PROBLEM DETAILS:
Report back every line in the data that includes the string "have".

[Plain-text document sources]
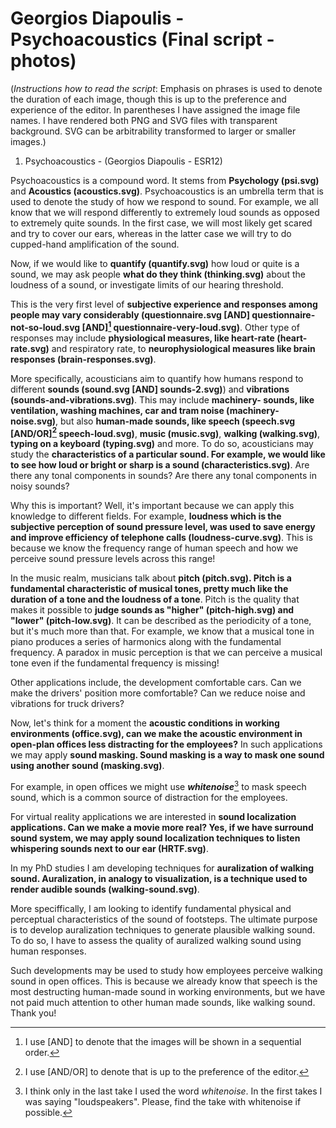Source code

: #+name: setup
#+begin_src emacs-lisp :results silent :exports none
(unless (find "per-file-class" org-latex-classes :key 'car
          :test 'equal)
  (add-to-list 'org-latex-classes
           '("per-file-class"
              "\\documentclass[a4paper,12pt,oneside]{article}
               \\usepackage[T1]{fontenc}
               \\usepackage[applemac]{inputenc}%for Mac
               \\usepackage[english]{babel}
               \\usepackage[landscape, left=2.0cm, right=2.0cm, top=2cm, bottom=2cm, headsep=0.5cm, headheight=0.5cm]{geometry}
               \\usepackage{floatrow}
               \\usepackage{tabularx}
               \\usepackage{hhline}
               \\usepackage{floatrow}
               \\usepackage[section]{placeins}
               \\usepackage{fancyhdr}
               \\usepackage{enumitem}
               \\usepackage{graphicx}
               \\usepackage[colorlinks, linkcolor=black, filecolor=black, urlcolor=black, citecolor=black]{hyperref}
              [NO-DEFAULT-PACKAGES]
              [EXTRA]"
              ("\\chapter{%s}" . "\\section*{%s}")
              ("\\section{%s}" . "\\section*{%s}")
              ("\\subsection{%s}" . "\\subsection*{%s}")
              ("\\subsubsection{%s}" . "\\subsubsection*{%s}"))))
#+end_src
#+LaTeX_CLASS: per-file-class


#+OPTIONS: toc:nil num:nil email:t
#+LATEX_CLASS_OPTIONS: [12pt, hidelinks, doc]
#+LATEX_HEADER: \usepackage{apacite}
#+LATEX_HEADER: \usepackage{nopageno}
#+LATEX_HEADER: \linespread{1.2}

# Change footnote to asterisk symbol
# https://tex.stackexchange.com/questions/826/symbols-instead-of-numbers-as-footnote-markers
#+LATEX_HEADER: \usepackage[symbol]{footmisc}
#+LATEX_HEADER: \renewcommand{\thefootnote}{\fnsymbol{footnote}}
#+MACRO: NEWLINE @@latex:\\@@ @@html:<br>@@
#+OPTIONS: toc:nil num:nil author:nil date:nil email:nil ^:nil



* Georgios Diapoulis - Psychoacoustics (Final script - photos)
(/Instructions how to read the script/:  Emphasis on phrases is used to denote the duration of each image, though this is up to the preference and experience of the editor.  In parentheses I have assigned the image file names.  I have rendered both PNG and SVG files with transparent background.  SVG can be arbitrability transformed to larger or smaller images.)



5. Psychoacoustics - (Georgios Diapoulis - ESR12)


Psychoacoustics is a compound word.  It stems from *Psychology (psi.svg)* and *Acoustics (acoustics.svg)*.  Psychoacoustics is an umbrella term that is used to denote the study of how we respond to sound.  For example, we all know that we will respond differently to extremely loud sounds as opposed to extremely quite sounds.  In the first case, we will most likely get scared and try to cover our ears, whereas in the latter case we will try to do cupped-hand amplification of the sound.

Now, if we would like to *quantify (quantify.svg)* how loud or quite is a sound, we may ask people *what do they think (thinking.svg)* about the loudness of a sound, or investigate limits of our hearing threshold.

This is the very first level of *subjective experience and responses among people may vary considerably (questionnaire.svg [AND] questionnaire-not-so-loud.svg [AND][fn:note] questionnaire-very-loud.svg)*.
Other type of responses may include *physiological measures, like heart-rate (heart-rate.svg)* and respiratory rate, to *neurophysiological measures like brain responses (brain-responses.svg)*.

More specifically, acousticians aim to quantify how humans respond to different *sounds (sound.svg [AND] sounds-2.svg)*) and *vibrations (sounds-and-vibrations.svg)*.  This may include *machinery- sounds, like ventilation, washing machines, car and tram noise (machinery-noise.svg)*, but also *human-made sounds, like speech (speech.svg [AND/OR][fn:note2] speech-loud.svg)*, *music (music.svg)*, *walking (walking.svg)*, *typing on a keyboard (typing.svg)* and more. To do so, acousticians may study the *characteristics of a particular sound.  For example, we would like to see how loud or bright or sharp is a sound (characteristics.svg)*.  Are there any tonal components in sounds?  Are there any tonal components in noisy sounds?


Why this is important? Well, it's important because we can apply this knowledge to different fields.  For  example, *loudness which is the subjective perception of sound pressure level, was used to save energy and improve efficiency of telephone calls (loudness-curve.svg)*.  This is because we know the frequency range of human speech and how we perceive sound pressure levels across this range!

In the music realm, musicians talk about *pitch (pitch.svg).  Pitch is a fundamental characteristic of musical tones, pretty much like the duration of a tone and the loudness of a tone*.  Pitch is the quality that makes it possible to *judge sounds as "higher" (pitch-high.svg) and "lower" (pitch-low.svg)*. It can be described as the periodicity of a tone, but it's much more than that.  For example, we know that a musical tone in piano produces a series of harmonics along with the fundamental frequency.  A paradox in music perception is that we can perceive a musical tone even if the fundamental frequency is missing!


Other applications include, the development comfortable cars.  Can we make the drivers' position more comfortable?  Can we reduce noise and vibrations for truck drivers?


Now, let's think for a moment the *acoustic conditions in working environments (office.svg), can we make the acoustic environment in open-plan offices less distracting for the employees?*  In such applications we may apply *sound masking.  Sound masking is a way to mask one sound using another sound (masking.svg)*.

For example, in open offices we might use */whitenoise/*[fn:whitenoise] to mask speech sound, which is a common source of distraction for the employees.

For virtual reality applications we are interested in *sound localization applications.  Can we make a movie more real?  Yes, if we have surround sound system, we may apply sound localization techniques to listen whispering sounds next to our ear (HRTF.svg)*.

In my PhD studies I am developing techniques for *auralization of walking sound. Auralization, in analogy to visualization, is a technique used to render audible sounds (walking-sound.svg)*.

More speciffically, I am looking to identify fundamental physical and perceptual characteristics of the sound of footsteps. The ultimate purpose is to develop auralization techniques to generate plausible walking sound.  To do so, I have to assess the quality of auralized walking sound using human responses.

Such developments may be used to study how employees perceive walking sound in open offices.  This is because we already know that speech is the most destructing human-made sound in working environments, but we have not paid much attention to other human made sounds, like walking sound. Thank you!


[fn:note] I use [AND] to denote that the images will be shown in a sequential order.

[fn:note2] I use [AND/OR] to denote that is up to the preference of the editor.

[fn:whitenoise] I think only in the last take I used the word /whitenoise/.  In the first takes I was saying "loudspeakers".  Please, find the take with whitenoise if possible.
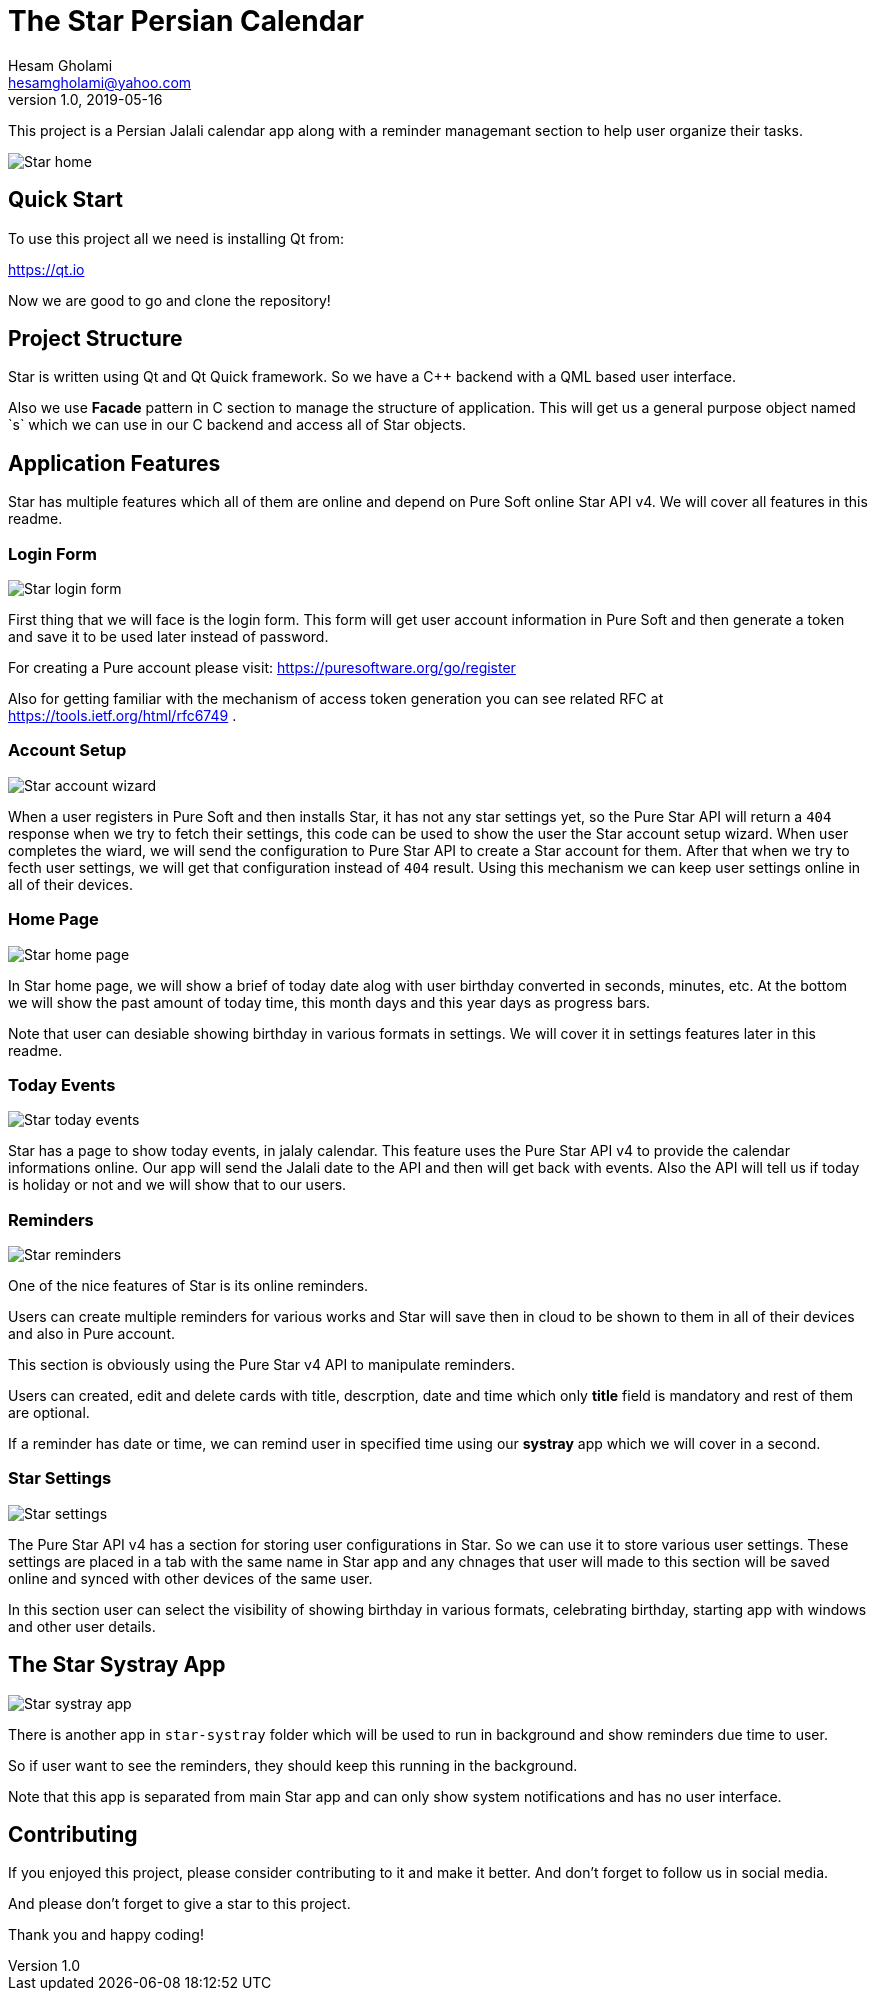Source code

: = The Star Persian Calendar
Hesam Gholami <hesamgholami@yahoo.com>
v1.0, 2019-05-16

++++
<link rel="stylesheet"  href="http://cdnjs.cloudflare.com/ajax/libs/font-awesome/3.1.0/css/font-awesome.min.css">
++++
:icons: font
:experimental: true

This project is a Persian Jalali calendar app along with a reminder managemant section to help user organize their tasks.

image::etc/images/3-star-home-page.jpg[Star home]

== Quick Start

To use this project all we need is installing Qt from:

https://qt.io

Now we are good to go and clone the repository!

== Project Structure

Star is written using Qt and Qt Quick framework. So we have a C++ backend with a QML based user interface.

Also we use *Facade* pattern in C++ section to manage the structure of application. This will get us a general purpose object named `s` which we can use in our C++ backend and access all of Star objects.

== Application Features

Star has multiple features which all of them are online and depend on Pure Soft online Star API v4. We will cover all features in this readme.

=== Login Form

image::etc/images/1-star-login-form.jpg[Star login form]

First thing that we will face is the login form. This form will get user account information in Pure Soft and then generate a token and save it to be used later instead of password.

For creating a Pure account please visit: https://puresoftware.org/go/register

Also for getting familiar with the mechanism of access token generation you can see related RFC at https://tools.ietf.org/html/rfc6749 .

=== Account Setup

image::etc/images/2-star-account-setup-wizard.jpg[Star account wizard]

When a user registers in Pure Soft and then installs Star, it has not any star settings yet, so the Pure Star API will return a `404` response when we try to fetch their settings, this code can be used to show the user the Star account setup wizard. When user completes the wiard, we will send the configuration to Pure Star API to create a Star account for them. After that when we try to fecth user settings, we will get that configuration instead of `404` result.
Using this mechanism we can keep user settings online in all of their devices.

=== Home Page

image::etc/images/3-star-home-page.jpg[Star home page]

In Star home page, we will show a brief of today date alog with user birthday converted in seconds, minutes, etc.
At the bottom we will show the past amount of today time, this month days and this year days as progress bars.

Note that user can desiable showing birthday in various formats in settings. We will cover it in settings features later in this readme.

=== Today Events

image::etc/images/4-star-today-events.jpg[Star today events]

Star has a page to show today events, in jalaly calendar. This feature uses the Pure Star API v4 to provide the calendar informations online. Our app will send the Jalali date to the API and then will get back with events.
Also the API will tell us if today is holiday or not and we will show that to our users.

=== Reminders

image::etc/images/5-star-reminders-empty-state.jpg[Star reminders]

One of the nice features of Star is its online reminders.

Users can create multiple reminders for various works and Star will save then in cloud to be shown to them in all of their devices and also in Pure account.

This section is obviously using the Pure Star v4 API to manipulate reminders.

Users can created, edit and delete cards with title, descrption, date and time which only *title* field is mandatory and rest of them are optional.

If a reminder has date or time, we can remind user in specified time using our *systray* app which we will cover in a second.

=== Star Settings

image::etc/images/6-star-settings.jpg[Star settings]

The Pure Star API v4 has a section for storing user configurations in Star. So we can use it to store various user settings. These settings are placed in a tab with the same name in Star app and any chnages that user will made to this section will be saved online and synced with other devices of the same user.

In this section user can select the visibility of showing birthday in various formats, celebrating birthday, starting app with windows and other user details.

== The Star Systray App

image::etc/images/7-star-systray-app.jpg[Star systray app]

There is another app in `star-systray` folder which will be used to run in background and show reminders due time to user.

So if user want to see the reminders, they should keep this running in the background.

Note that this app is separated from main Star app and can only show system notifications and has no user interface.

== Contributing

If you enjoyed this project, please consider contributing to it and make it better. And don't forget to follow us in social media.

And please don't forget to give a star to this project.

Thank you and happy coding!
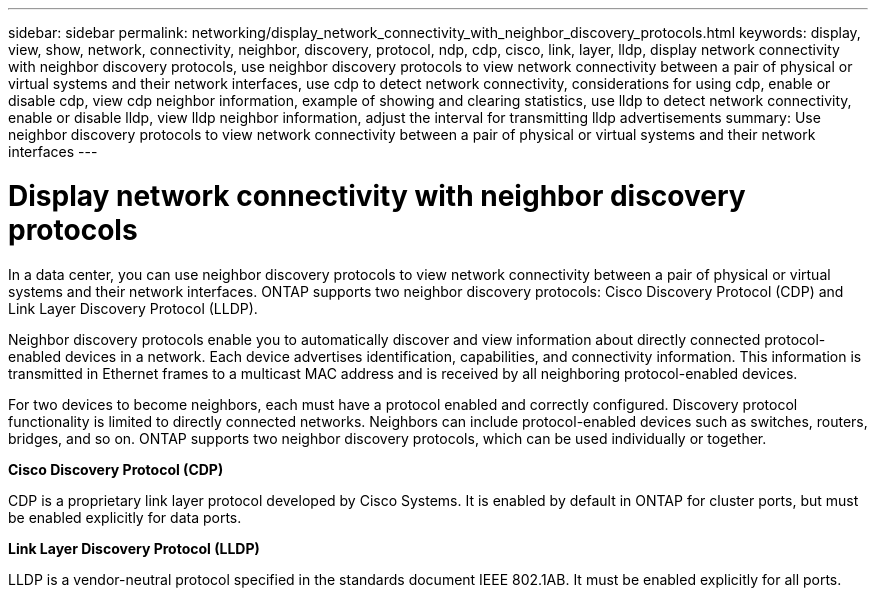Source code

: ---
sidebar: sidebar
permalink: networking/display_network_connectivity_with_neighbor_discovery_protocols.html
keywords: display, view, show, network, connectivity, neighbor, discovery, protocol, ndp, cdp, cisco, link, layer, lldp, display network connectivity with neighbor discovery protocols, use neighbor discovery protocols to view network connectivity between a pair of physical or virtual systems and their network interfaces, use cdp to detect network connectivity, considerations for using cdp, enable or disable cdp, view cdp neighbor information, example of showing and clearing statistics, use lldp to detect network connectivity, enable or disable lldp, view lldp neighbor information, adjust the interval for transmitting lldp advertisements
summary: Use neighbor discovery protocols to view network connectivity between a pair of physical or virtual systems and their network interfaces
---

= Display network connectivity with neighbor discovery protocols
:hardbreaks:
:nofooter:
:icons: font
:linkattrs:
:imagesdir: ../media/


// 16-FEB-2024 split out Use CDP to detect network connectivity and Use LLDP to detect network connectivity topics
// Created with NDAC Version 2.0 (August 17, 2020)
// restructured: March 2021
// enhanced keywords May 2021
// 08 DEC 2021, BURT 1430515
// LLDP updates for 9.11.1 April 2022
// MTU changes 1446851 June 2022
// 28-FEB-2024 remove content separated into own topics for cdp and lldp



[.lead]
In a data center, you can use neighbor discovery protocols to view network connectivity between a pair of physical or virtual systems and their network interfaces. ONTAP supports two neighbor discovery protocols: Cisco Discovery Protocol (CDP) and Link Layer Discovery Protocol (LLDP).

Neighbor discovery protocols enable you to automatically discover and view information about directly connected protocol-enabled devices in a network. Each device advertises identification, capabilities, and connectivity information. This information is transmitted in Ethernet frames to a multicast MAC address and is received by all neighboring protocol-enabled devices.

For two devices to become neighbors, each must have a protocol enabled and correctly configured. Discovery protocol functionality is limited to directly connected networks. Neighbors can include protocol-enabled devices such as switches, routers, bridges, and so on. ONTAP supports two neighbor discovery protocols, which can be used individually or together.

*Cisco Discovery Protocol (CDP)*

CDP is a proprietary link layer protocol developed by Cisco Systems. It is enabled by default in ONTAP for cluster ports, but must be enabled explicitly for data ports.

*Link Layer Discovery Protocol (LLDP)*

LLDP is a vendor-neutral protocol specified in the standards document IEEE 802.1AB. It must be enabled explicitly for all ports.
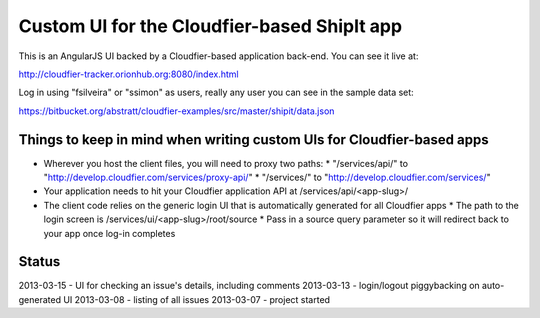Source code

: ================================================================================
Custom UI for the Cloudfier-based ShipIt app
================================================================================

This is an AngularJS UI backed by a Cloudfier-based application back-end. You can see it live at:

http://cloudfier-tracker.orionhub.org:8080/index.html

Log in using "fsilveira" or "ssimon" as users, really any user you can see in the sample data set:

https://bitbucket.org/abstratt/cloudfier-examples/src/master/shipit/data.json

Things to keep in mind when writing custom UIs for Cloudfier-based apps
--------------------------------------------------------------------------------

* Wherever you host the client files, you will need to proxy two paths:
  * "/services/api/" to "http://develop.cloudfier.com/services/proxy-api/"
  * "/services/" to "http://develop.cloudfier.com/services/"
* Your application needs to hit your Cloudfier application API at /services/api/<app-slug>/
* The client code relies on the generic login UI that is automatically generated for all Cloudfier apps
  * The path to the login screen is /services/ui/<app-slug>/root/source
  * Pass in a source query parameter so it will redirect back to your app once log-in completes

Status
--------------------------------------------------------------------------------

2013-03-15 - UI for checking an issue's details, including comments
2013-03-13 - login/logout piggybacking on auto-generated UI
2013-03-08 - listing of all issues
2013-03-07 - project started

WRITTEN SOLUTION:
(/Instructions how to read the script/:  Emphasis on phrases is used to denote the duration of each image, though this is up to the preference and experience of the editor.  In parentheses I have assigned the image file names.  I have rendered both PNG and SVG files with transparent background.  SVG can be arbitrability transformed to larger or smaller images.)
For virtual reality applications we are interested in *sound localization applications.  Can we make a movie more real?  Yes, if we have surround sound system, we may apply sound localization techniques to listen whispering sounds next to our ear (HRTF.svg)*.
More speciffically, I am looking to identify fundamental physical and perceptual characteristics of the sound of footsteps. The ultimate purpose is to develop auralization techniques to generate plausible walking sound.  To do so, I have to assess the quality of auralized walking sound using human responses.
Such developments may be used to study how employees perceive walking sound in open offices.  This is because we already know that speech is the most destructing human-made sound in working environments, but we have not paid much attention to other human made sounds, like walking sound. Thank you!
Star is written using Qt and Qt Quick framework. So we have a C++ backend with a QML based user interface.
For two devices to become neighbors, each must have a protocol enabled and correctly configured. Discovery protocol functionality is limited to directly connected networks. Neighbors can include protocol-enabled devices such as switches, routers, bridges, and so on. ONTAP supports two neighbor discovery protocols, which can be used individually or together.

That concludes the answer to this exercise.